The prognosis of craniopharyngiomas depends, in large measure, on the completeness of tumor resection. For completely excised lesions, no adjuvant therapy is required. The outlook for these patients is favorable, although late recurrence occurs in as many as 25% of patients despite "total" removal. For incompletely resected tumors, symptomatic recurrence is virtually guaranteed; thus, radiation therapy is indicated to forestall recurrence. In one recent series, "radical subtotal resection" followed by radiotherapy provided progression-free survival in 91% of patients during a mean follow-up period of 4 yr (15). In attempting to isolate the efficacy of microsurgical management alone, Yasargil et al. reported a 90% rate of complete resection among 144 patients and a recurrence rate of 7%; the period of follow-up was not specified (16). In this series, 67% of patients experienced a "good" outcome; however, operative morbidity and overall mortality were 16% and 16.7%, respectively. Fahlbusch et al. reported their experience with 168 patients, followed for a mean period of almost 6 yr (12). In this report, gross total resection was achieved in approx half of all patients, leading to a cumulative recurrence-free survival of 87% and 81% at 5 and 10 yr, respectively. Of patients in whom only subtotal or partial resection could be achieved, the 5-yr recurrence-free survival dropped to 49% and 42%, respectively; approx 30% of patients received radiation therapy at some point in their course. The Mayo Clinic recently reported its long-term outcomes for 121 patients followed for a mean of 10 yr (6). In this report, gross total resection could be achieved in 69 of 121 (57%) patients. Radiologic recurrence/regrowth occurred in 24% of patients. Using a variety of outcome measures, "good outcomes" were achieved in approx 60% of patients. Among others, factors associated with poor outcomes included lethargy at presentation, visual loss, and hydrocephalus. Gross total resection favorably affected outcome and rate of recurrence, with the latter also being reduced by postoperative radiotherapy.

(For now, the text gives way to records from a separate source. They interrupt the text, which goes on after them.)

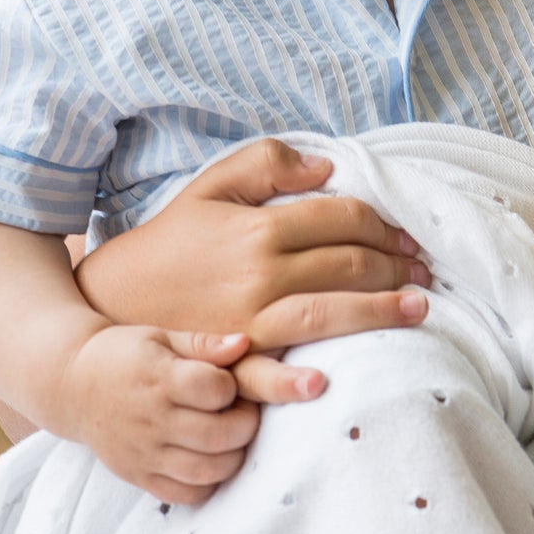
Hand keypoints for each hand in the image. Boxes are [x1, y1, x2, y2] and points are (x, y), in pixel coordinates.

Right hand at [54, 324, 263, 503]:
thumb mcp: (160, 337)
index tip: (227, 383)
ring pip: (206, 470)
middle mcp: (151, 419)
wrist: (70, 384)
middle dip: (245, 424)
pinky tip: (208, 460)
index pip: (215, 389)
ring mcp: (143, 452)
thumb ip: (204, 343)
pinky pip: (185, 494)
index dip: (232, 386)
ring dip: (233, 457)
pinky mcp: (138, 475)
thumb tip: (244, 344)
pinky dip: (207, 484)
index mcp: (159, 378)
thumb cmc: (123, 355)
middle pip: (218, 435)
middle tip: (242, 413)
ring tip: (229, 438)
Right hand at [75, 139, 430, 395]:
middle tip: (423, 268)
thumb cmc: (167, 244)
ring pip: (333, 311)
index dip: (382, 222)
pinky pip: (285, 369)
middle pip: (348, 263)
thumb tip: (326, 168)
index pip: (341, 218)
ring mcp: (250, 323)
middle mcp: (259, 274)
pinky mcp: (238, 364)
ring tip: (419, 307)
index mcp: (257, 227)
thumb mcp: (209, 188)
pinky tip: (349, 367)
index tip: (404, 231)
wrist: (111, 304)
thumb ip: (265, 164)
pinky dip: (320, 368)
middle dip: (395, 263)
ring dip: (384, 308)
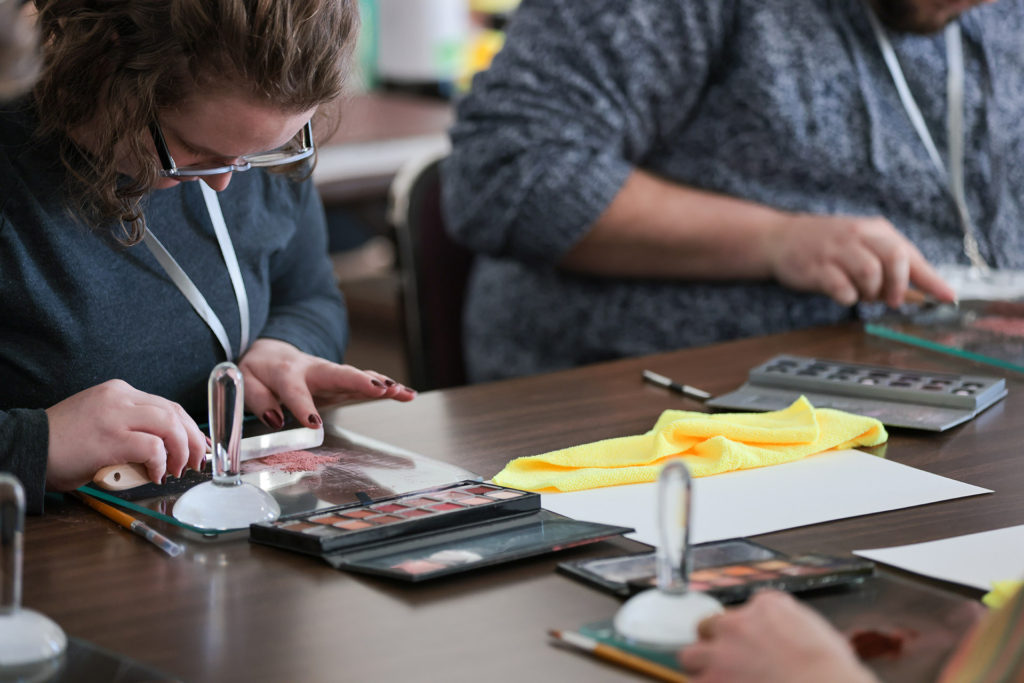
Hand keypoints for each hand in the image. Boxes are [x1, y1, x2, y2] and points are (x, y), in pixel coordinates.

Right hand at [45, 380, 206, 489]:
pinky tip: (156, 474)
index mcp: (119, 392)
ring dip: (181, 452)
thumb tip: (165, 446)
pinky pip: (153, 447)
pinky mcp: (111, 438)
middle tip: (196, 462)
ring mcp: (116, 416)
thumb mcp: (101, 421)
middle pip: (175, 413)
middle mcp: (120, 398)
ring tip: (177, 470)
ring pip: (170, 426)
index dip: (189, 427)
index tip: (198, 445)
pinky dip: (161, 462)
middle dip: (192, 440)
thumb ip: (131, 424)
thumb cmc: (63, 443)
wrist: (28, 447)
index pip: (168, 405)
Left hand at [238, 338, 414, 429]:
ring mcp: (332, 374)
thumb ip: (258, 399)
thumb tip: (276, 418)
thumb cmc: (260, 371)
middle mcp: (314, 369)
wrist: (272, 352)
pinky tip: (407, 394)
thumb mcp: (246, 381)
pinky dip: (388, 388)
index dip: (303, 406)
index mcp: (286, 372)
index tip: (314, 425)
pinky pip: (367, 383)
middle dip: (359, 382)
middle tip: (379, 389)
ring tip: (400, 391)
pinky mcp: (344, 381)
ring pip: (358, 376)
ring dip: (380, 384)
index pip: (294, 390)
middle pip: (337, 374)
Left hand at [679, 591, 876, 682]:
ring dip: (703, 669)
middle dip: (717, 645)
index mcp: (768, 607)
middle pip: (709, 626)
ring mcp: (720, 651)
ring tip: (720, 681)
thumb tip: (799, 644)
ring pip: (691, 655)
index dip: (750, 631)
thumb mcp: (823, 636)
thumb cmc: (834, 672)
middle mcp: (737, 623)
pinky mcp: (711, 679)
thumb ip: (799, 631)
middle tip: (731, 664)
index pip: (747, 610)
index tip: (756, 646)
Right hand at [765, 213, 955, 306]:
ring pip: (870, 273)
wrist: (780, 238)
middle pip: (895, 258)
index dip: (931, 279)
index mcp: (875, 230)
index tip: (947, 297)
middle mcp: (858, 236)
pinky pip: (841, 287)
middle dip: (899, 285)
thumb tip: (922, 291)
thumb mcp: (862, 245)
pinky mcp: (816, 267)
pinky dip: (848, 297)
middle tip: (893, 300)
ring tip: (861, 295)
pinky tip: (843, 295)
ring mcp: (836, 250)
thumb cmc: (827, 246)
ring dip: (871, 292)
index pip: (911, 254)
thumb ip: (889, 265)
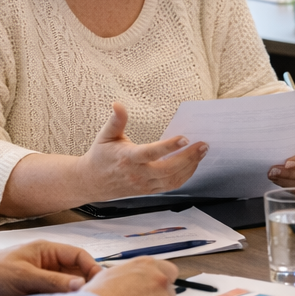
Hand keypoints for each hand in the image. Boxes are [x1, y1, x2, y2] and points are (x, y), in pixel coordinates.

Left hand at [0, 240, 100, 295]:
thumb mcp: (24, 276)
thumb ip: (53, 281)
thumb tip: (80, 285)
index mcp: (47, 251)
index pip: (78, 256)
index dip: (91, 267)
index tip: (98, 282)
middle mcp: (48, 264)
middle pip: (75, 273)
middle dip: (83, 285)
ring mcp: (43, 279)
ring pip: (67, 287)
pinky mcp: (37, 293)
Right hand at [77, 103, 207, 201]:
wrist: (91, 182)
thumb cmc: (100, 156)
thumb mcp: (105, 135)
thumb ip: (116, 120)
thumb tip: (118, 105)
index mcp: (127, 158)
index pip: (151, 153)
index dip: (169, 146)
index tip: (184, 138)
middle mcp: (137, 174)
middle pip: (167, 169)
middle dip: (188, 158)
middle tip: (203, 145)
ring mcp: (144, 184)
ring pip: (172, 180)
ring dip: (190, 167)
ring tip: (201, 153)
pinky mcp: (149, 190)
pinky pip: (171, 186)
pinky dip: (185, 176)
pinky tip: (193, 164)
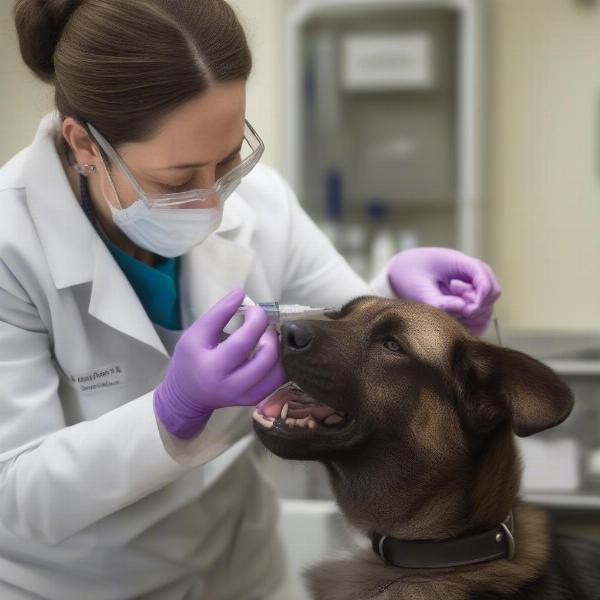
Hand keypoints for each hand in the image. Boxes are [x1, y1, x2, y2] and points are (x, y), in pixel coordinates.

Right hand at [154, 288, 285, 438]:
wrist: (188, 396)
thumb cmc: (190, 360)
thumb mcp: (195, 334)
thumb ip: (218, 314)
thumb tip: (241, 292)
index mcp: (212, 368)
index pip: (242, 342)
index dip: (254, 319)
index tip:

The management of the recurrent craniopharyngioma is more complex, because therapeutic goals must be especially well defined (2,7,8,10,17). In some cases, and despite the technical demands of reoperation, total resection can still be achieved. However, for many recurrent tumors, palliative surgery is often the most realistic goal. Recurrent lesions with a significant cystic component can often be treated by repeat aspiration. This can be achieved by inserting a silastic tube attached to an Ommaya reservoir into the cyst cavity. Alternatively, the transsphenoidal insertion of a silastic tube from the tumor cavity into the posterior nasal space can provide prolonged drainage. In addition to conventional irradiation, there are several other radiotherapeutic options applicable for recurrent tumors (18,19). For cystic lesions, intracavitary instillation of radioactive solutions containing colloidal phosphorus, yttrium, or gold has been of benefit. Solid recurrences have been treated with interstitial brachytherapy (the irradiation of lesions by insertion of an isotope within the tumor) and stereotac-tic radiosurgery.